The program launched in 2006 with $1 million worth of BerkShares printed. About $140,000 worth is in the economy with the remaining amount in participating banks — Lee Bank, Pittsfield Cooperative Bank, Adams Community Bank and Salisbury Bank and Trust. Maggio says BerkShares can also be exchanged at these banks for federal currency.

“It gives people the security that if they’re taking BerkShares and they need dollars to buy something outside of the region than they can change them back to dollars,” Maggio said. “But because of that exchange rate it’s better if they instead think about a way to spend them in the region.”  

Maggio says food is one of the most popular uses of BerkShares. Bob Climo, owner of Great Barrington Bagel Co., says about 20 percent of his sales utilize the local currency since the business started accepting the notes in 2015.

“The money’s staying in our community and we get to reuse them,” Climo said. “We trade them in at Lee Bank. So I think it’s been a great thing to do in this town.”

Magic Fluke Co. has been accepting BerkShares since it relocated from northwest Connecticut to Sheffield, Massachusetts in 2010. Co-owner Phyllis Webb says the musical instrument store doesn’t see too many local currency notes, but its business model is a prime example of what BerkShares strives to support.
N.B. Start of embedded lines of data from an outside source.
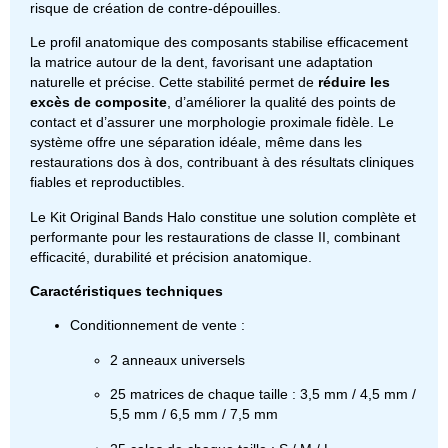
risque de création de contre-dépouilles.
Le profil anatomique des composants stabilise efficacement
la matrice autour de la dent, favorisant une adaptation
naturelle et précise. Cette stabilité permet de
réduire les
excès de composite
, d’améliorer la qualité des points de
contact et d’assurer une morphologie proximale fidèle. Le
système offre une séparation idéale, même dans les
restaurations dos à dos, contribuant à des résultats cliniques
fiables et reproductibles.
Le Kit Original Bands Halo constitue une solution complète et
performante pour les restaurations de classe II, combinant
efficacité, durabilité et précision anatomique.
Caractéristiques techniques
Conditionnement de vente :
2 anneaux universels
25 matrices de chaque taille : 3,5 mm / 4,5 mm /
5,5 mm / 6,5 mm / 7,5 mm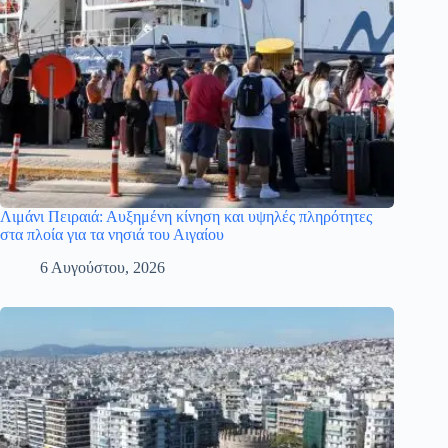
Λιμάνι Πειραιά: Αυξημένη κίνηση και υψηλές πληρότητες
στα πλοία για τα νησιά του Αιγαίου
6 Αυγούστου, 2026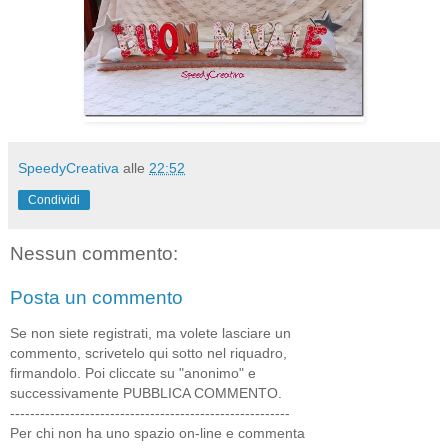
SpeedyCreativa
alle
22:52
Condividi
Nessun commento:
Posta un commento
Se non siete registrati, ma volete lasciare un
commento, scrivetelo qui sotto nel riquadro,
firmandolo. Poi cliccate su "anonimo" e
successivamente PUBBLICA COMMENTO.
--------------------------------------------------------
Per chi non ha uno spazio on-line e commenta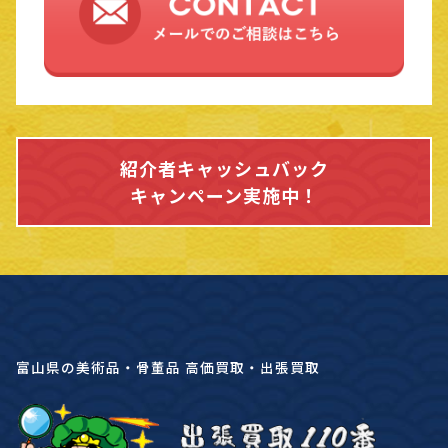
紹介者キャッシュバック
キャンペーン実施中！
富山県の美術品・骨董品 高価買取・出張買取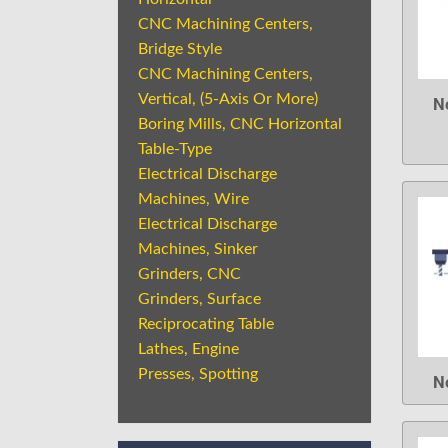
CNC Machining Centers,
Bridge Style
CNC Machining Centers,
Vertical, (5-Axis Or More)
N
Boring Mills, CNC Horizontal
Table-Type
Electrical Discharge
Machines, Wire
Electrical Discharge
Machines, Sinker
Grinders, CNC
Grinders, Surface
Reciprocating Table
Lathes, Engine
Presses, Spotting
N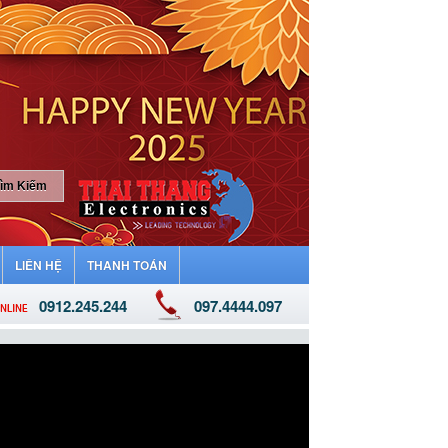
LIÊN HỆ
THANH TOÁN
0912.245.244
097.4444.097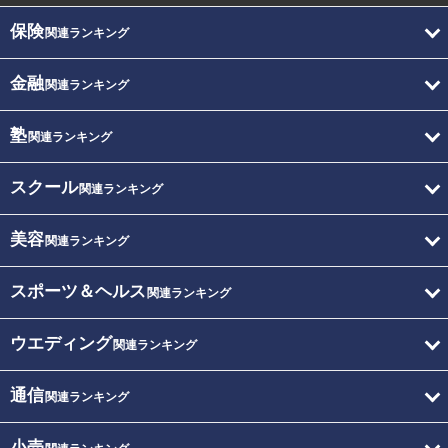
保険
関連ランキング
金融
関連ランキング
塾
関連ランキング
スクール
関連ランキング
美容
関連ランキング
スポーツ＆ヘルス
関連ランキング
ウエディング
関連ランキング
通信
関連ランキング
小売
“Fifteen minutes to the south of us in Norfolk, Connecticut they’re making some major parts for us, our necks and so forth,” Webb said. “In Sheffield, we’re using a shop for our spray booth and creating an income in that direction too. We are using a molder in Pittsfield and molders in Connecticut. So we’re part of that cycle of how important it is to shop locally.”

Professional services like the Great Barrington law firm Hellman, Shearn & Arienti even take BerkShares, although they are rarely used there. Catherine Chester, a BerkShares board member and an attorney with the firm, says the idea is to show support for the community effort.

Moreover, Maggio says BerkShares create pride by featuring influential people who are from or have lived in the area on their $1, $5, $10, $20 and $50 bills. W.E.B. DuBois, Herman Melville and Norman Rockwell are among them. Maggio says the BerkShares idea comes from the area’s history of economic experimentation involving value notes specific to delis and farms. With the addition of Adams Community Bank this past summer, BerkShares are available to the public throughout Berkshire County. Maggio, who is also the local currency program director at the Schumacher Center for a New Economics, says the organization is expanding upon its programs that look at ways the area can produce items it currently imports and fill the gaps in the local economy through startups.

“Everybody might have ideas for ways to diversify our local economy so how can we grab those ideas, foster them and have people contribute to the success of those businesses?” Maggio said. “So that’s where BerkShares because something larger than just a currency.”